Instructions for the task:
Count the lines in the items below that contain the string "resource". Reply with the number alone.

·····

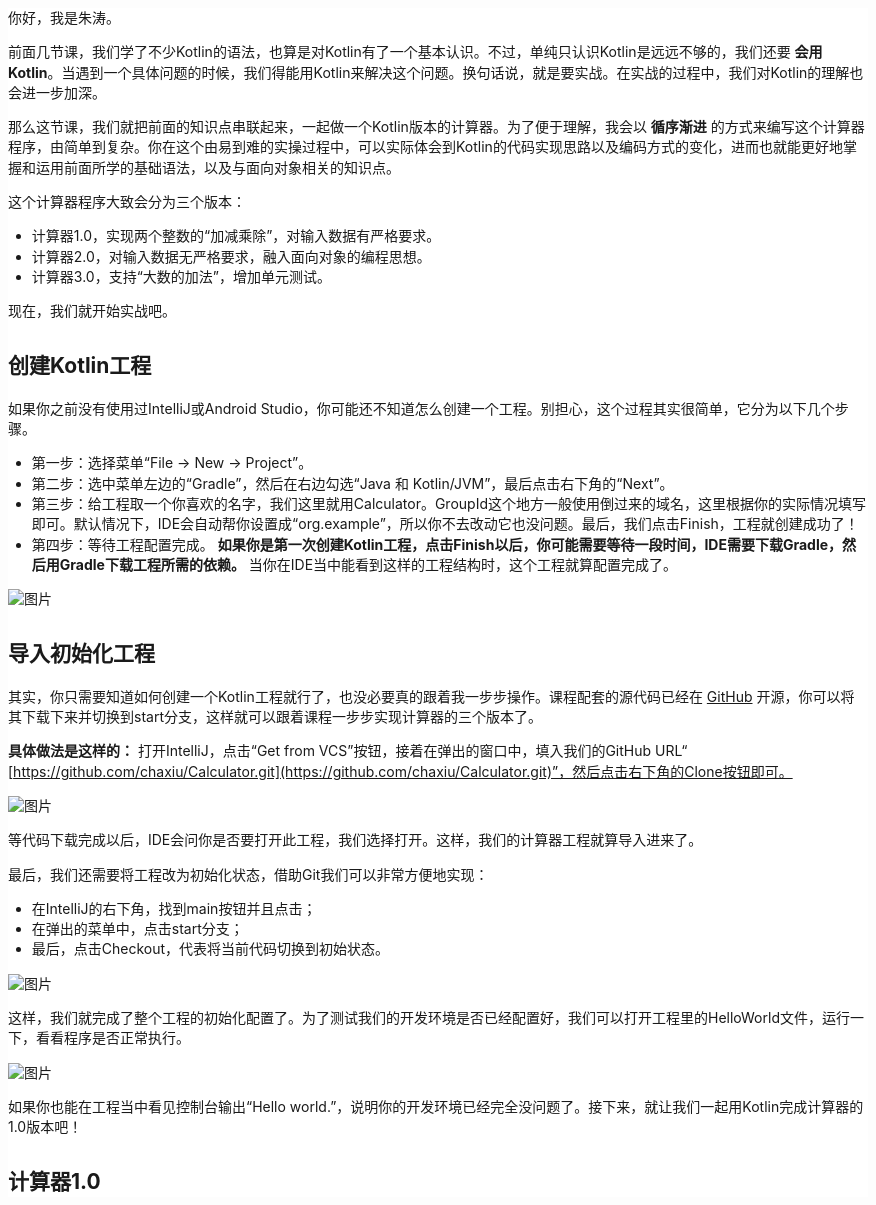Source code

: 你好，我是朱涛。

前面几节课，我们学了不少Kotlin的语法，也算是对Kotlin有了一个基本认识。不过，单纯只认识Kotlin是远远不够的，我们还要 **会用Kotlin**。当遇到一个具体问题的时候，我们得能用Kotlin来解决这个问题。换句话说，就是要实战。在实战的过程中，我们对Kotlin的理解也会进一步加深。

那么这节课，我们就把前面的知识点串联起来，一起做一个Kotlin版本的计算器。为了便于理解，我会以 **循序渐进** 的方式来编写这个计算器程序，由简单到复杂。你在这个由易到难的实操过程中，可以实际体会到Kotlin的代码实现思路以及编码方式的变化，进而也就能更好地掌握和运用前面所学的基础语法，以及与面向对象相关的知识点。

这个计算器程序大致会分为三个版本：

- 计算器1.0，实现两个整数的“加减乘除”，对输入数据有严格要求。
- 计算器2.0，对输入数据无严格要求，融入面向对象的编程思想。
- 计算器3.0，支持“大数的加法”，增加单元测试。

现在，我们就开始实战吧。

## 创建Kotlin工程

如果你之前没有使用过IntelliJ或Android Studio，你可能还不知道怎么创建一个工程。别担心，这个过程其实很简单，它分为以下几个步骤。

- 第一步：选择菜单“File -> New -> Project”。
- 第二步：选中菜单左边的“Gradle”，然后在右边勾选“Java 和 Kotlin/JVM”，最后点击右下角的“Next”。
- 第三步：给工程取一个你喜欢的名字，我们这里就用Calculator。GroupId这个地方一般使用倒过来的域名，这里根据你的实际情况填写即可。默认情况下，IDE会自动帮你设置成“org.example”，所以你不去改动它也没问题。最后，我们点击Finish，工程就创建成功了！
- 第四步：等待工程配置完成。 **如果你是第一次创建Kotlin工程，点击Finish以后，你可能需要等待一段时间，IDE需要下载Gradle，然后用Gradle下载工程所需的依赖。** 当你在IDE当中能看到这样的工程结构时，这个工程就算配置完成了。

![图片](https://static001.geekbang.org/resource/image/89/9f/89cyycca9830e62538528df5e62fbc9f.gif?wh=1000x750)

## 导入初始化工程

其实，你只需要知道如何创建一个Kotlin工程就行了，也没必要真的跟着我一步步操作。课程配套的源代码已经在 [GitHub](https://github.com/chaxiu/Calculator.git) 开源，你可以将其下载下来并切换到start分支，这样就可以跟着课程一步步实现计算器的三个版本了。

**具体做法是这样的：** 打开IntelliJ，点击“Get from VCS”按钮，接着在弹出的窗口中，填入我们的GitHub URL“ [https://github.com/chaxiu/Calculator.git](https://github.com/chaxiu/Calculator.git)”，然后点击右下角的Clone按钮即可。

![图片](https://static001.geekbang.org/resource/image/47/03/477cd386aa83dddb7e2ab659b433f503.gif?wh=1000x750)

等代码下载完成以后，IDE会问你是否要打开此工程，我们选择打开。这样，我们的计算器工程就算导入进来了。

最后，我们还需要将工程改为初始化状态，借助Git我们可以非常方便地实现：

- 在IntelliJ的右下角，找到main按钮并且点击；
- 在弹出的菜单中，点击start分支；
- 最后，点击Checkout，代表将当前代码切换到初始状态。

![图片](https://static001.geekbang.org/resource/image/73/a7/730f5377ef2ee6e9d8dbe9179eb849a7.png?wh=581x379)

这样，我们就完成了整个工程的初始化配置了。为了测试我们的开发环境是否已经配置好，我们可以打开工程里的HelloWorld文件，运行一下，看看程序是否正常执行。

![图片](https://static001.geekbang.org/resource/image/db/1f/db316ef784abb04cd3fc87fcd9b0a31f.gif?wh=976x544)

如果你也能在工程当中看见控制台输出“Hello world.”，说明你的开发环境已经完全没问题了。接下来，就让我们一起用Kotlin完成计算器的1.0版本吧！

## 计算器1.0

·····

Your response:
4